Things to do:
#1 In the article on India's digital tax framework, shorten the paragraph beginning "In the year 2016" while keeping its main facts.
#2 According to the article on India's digital tax framework, what rate does the equalisation levy apply, and above what amount of consideration?

Passage:
- Opening Delimiter -
Indian Digital Tax Framework: Bridging Global Gaps With Reforms And Technology

Taxation forms the bedrock of a nation's economic framework worldwide. With the rapid expansion of technology and e-commerce, digital services taxation (DST) has undergone a significant evolution, becoming a part of the direct tax regime since 1976. Overtime, with the expansion of cross-border digital transactions and increasing dominance of Multinational Corporations (MNCs) in the global economy, DST has extended into the indirect tax regime as well.

This article explores India's digital tax framework, challenges faced at both domestic and global levels, with particular focus on the multinational tax burdens. It also probes into the proposed global reforms and technology-driven innovative solutions that can contribute to the creation of a more efficient and equitable taxation system for the digital economy.

Evolution of India's digital services tax framework:

Foundation for the Digital Services Tax (DST) was laid by the concept of 'fee for technical services' (FTS)[1]. But FTS is of a limited scope as it covers only technical, managerial and consultancy services, but not digital services. With the wake of technological advancements and surge in offshore supply of digital services, proposals were made for a new exclusive law to tax the revenue from offshore digital services.[2]

In the year 2016, the Central Board of Direct Taxes (CBDT)[3] formed the 'Committee on Taxation of E-Commerce' under the chairmanship of Shri Akhilesh Ranjan. This committee gave a proposal for equalisation levy (EQL) and examined the issues of taxation in digital economy, specifically taking into account the OECD's Report on BEPS Action 1.[4] Based on this proposal, equalisation levy was incorporated in the Indian legal system through the Finance Act of 2016.

Equalisation levy is a tax leviable on the consideration received or receivable by a non-resident for any specified services,[5] from a resident in India or a non-resident with a permanent establishment (PE) in India at the rate of 6%, provided the consideration exceeds INR 1 lakh.[6] Equalisation levy was expanded in the year 2020 as 2016's EQL was limited to only digital advertisements.
- Closing Delimiter -
Dataset records:
- Opening Delimiter -
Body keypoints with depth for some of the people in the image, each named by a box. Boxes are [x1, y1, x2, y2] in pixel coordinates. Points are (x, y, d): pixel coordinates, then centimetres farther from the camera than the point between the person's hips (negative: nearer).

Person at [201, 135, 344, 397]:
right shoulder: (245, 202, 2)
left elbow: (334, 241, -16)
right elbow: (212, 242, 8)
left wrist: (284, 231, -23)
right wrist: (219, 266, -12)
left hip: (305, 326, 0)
- Closing Delimiter -
Task solutions:
#1 In 2016 the Central Board of Direct Taxes set up the Committee on Taxation of E-Commerce, chaired by Shri Akhilesh Ranjan. Drawing on the OECD's Report on BEPS Action 1, the committee examined digital-economy tax issues and proposed an equalisation levy. The levy became law through the Finance Act of 2016.

#2 It applies at 6%, provided the consideration exceeds INR 1 lakh.